Scan the material below for the string "Assim". Report every line that has it.

### DATA FOR THIS EXERCISE
● ● ● ● ● ● ●

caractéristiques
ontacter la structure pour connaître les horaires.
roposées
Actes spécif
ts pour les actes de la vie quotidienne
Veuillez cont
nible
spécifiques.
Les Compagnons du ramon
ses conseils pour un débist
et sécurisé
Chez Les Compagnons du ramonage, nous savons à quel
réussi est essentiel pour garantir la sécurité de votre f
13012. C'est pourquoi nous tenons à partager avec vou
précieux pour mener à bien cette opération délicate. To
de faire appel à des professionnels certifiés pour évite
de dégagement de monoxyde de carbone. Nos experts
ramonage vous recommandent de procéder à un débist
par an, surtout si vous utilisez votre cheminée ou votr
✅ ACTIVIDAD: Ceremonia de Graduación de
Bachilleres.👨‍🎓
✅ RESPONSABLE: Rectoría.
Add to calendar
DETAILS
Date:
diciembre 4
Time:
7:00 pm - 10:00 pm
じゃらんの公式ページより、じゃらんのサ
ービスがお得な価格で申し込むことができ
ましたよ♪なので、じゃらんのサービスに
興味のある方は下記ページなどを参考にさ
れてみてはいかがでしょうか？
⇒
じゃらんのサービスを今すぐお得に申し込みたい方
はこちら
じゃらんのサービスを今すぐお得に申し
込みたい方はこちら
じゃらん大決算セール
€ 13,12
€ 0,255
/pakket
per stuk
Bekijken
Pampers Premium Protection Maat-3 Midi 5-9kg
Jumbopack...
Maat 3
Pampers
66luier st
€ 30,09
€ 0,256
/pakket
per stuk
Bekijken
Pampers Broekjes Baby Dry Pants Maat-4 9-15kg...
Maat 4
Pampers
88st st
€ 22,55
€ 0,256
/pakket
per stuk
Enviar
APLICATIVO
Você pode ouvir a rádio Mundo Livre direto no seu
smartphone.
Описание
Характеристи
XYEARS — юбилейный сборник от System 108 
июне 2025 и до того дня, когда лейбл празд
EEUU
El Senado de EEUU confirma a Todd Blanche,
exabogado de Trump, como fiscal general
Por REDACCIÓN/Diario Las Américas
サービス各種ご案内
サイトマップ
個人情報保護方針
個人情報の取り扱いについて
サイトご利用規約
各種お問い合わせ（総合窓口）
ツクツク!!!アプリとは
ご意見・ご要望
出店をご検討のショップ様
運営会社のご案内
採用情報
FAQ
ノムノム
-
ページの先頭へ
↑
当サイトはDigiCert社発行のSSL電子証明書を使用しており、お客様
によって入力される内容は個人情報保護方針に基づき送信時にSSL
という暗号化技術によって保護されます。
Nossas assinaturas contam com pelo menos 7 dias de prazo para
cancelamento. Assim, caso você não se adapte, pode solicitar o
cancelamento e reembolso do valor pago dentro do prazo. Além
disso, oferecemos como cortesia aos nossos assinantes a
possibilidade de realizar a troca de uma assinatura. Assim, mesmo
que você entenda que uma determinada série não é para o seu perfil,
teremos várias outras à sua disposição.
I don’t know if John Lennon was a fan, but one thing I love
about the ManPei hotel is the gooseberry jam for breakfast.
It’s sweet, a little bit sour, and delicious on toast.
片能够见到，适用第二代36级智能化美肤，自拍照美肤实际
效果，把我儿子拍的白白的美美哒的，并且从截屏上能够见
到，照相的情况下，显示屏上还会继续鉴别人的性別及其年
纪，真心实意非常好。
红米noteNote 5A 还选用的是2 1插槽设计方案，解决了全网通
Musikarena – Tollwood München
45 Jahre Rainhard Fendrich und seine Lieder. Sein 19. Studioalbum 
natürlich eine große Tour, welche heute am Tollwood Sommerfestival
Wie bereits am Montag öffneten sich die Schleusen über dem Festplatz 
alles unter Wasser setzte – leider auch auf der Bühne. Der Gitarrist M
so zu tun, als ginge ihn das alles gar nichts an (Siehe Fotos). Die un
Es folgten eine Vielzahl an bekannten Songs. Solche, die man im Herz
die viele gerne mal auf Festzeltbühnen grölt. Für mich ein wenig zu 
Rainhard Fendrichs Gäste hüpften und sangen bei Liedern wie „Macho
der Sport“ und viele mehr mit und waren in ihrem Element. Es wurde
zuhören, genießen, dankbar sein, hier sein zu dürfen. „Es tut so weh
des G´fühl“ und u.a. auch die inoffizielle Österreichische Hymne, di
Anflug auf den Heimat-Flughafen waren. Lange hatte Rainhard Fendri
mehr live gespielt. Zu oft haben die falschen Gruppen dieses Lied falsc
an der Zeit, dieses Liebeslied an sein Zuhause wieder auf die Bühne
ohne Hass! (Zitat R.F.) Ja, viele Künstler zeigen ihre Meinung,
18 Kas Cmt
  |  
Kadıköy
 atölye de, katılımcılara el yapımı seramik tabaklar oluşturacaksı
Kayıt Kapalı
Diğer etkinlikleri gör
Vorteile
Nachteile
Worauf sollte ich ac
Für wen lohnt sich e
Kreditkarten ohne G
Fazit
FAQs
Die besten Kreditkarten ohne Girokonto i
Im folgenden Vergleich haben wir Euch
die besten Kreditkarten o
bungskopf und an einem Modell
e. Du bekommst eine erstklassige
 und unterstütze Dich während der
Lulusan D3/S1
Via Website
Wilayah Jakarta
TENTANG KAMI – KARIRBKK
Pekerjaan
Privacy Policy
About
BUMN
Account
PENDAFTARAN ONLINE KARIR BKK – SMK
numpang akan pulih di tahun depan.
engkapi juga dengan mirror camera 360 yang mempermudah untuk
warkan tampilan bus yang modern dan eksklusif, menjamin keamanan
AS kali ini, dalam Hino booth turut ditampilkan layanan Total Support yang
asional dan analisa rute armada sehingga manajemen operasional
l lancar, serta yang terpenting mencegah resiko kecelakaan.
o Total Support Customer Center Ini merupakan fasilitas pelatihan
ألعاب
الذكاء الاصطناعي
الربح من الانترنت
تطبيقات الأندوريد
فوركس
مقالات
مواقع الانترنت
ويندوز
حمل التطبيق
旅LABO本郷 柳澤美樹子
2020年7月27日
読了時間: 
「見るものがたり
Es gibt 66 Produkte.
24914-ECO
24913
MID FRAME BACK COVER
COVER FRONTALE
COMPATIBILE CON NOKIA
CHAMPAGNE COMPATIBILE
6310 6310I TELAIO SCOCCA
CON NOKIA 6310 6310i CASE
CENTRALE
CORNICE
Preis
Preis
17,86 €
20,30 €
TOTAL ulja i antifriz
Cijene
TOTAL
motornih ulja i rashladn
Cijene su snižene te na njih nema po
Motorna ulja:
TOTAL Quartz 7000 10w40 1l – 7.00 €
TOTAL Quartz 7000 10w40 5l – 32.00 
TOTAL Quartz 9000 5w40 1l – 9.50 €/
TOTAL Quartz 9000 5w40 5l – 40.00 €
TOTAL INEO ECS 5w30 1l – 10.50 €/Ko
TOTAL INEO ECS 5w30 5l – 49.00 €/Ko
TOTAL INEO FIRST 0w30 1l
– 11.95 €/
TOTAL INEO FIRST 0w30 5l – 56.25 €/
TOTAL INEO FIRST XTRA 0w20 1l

● ● ● ● ● ● ●

### OUTPUT FOR THIS TASK
cancelamento. Assim, caso você não se adapte, pode solicitar o
possibilidade de realizar a troca de uma assinatura. Assim, mesmo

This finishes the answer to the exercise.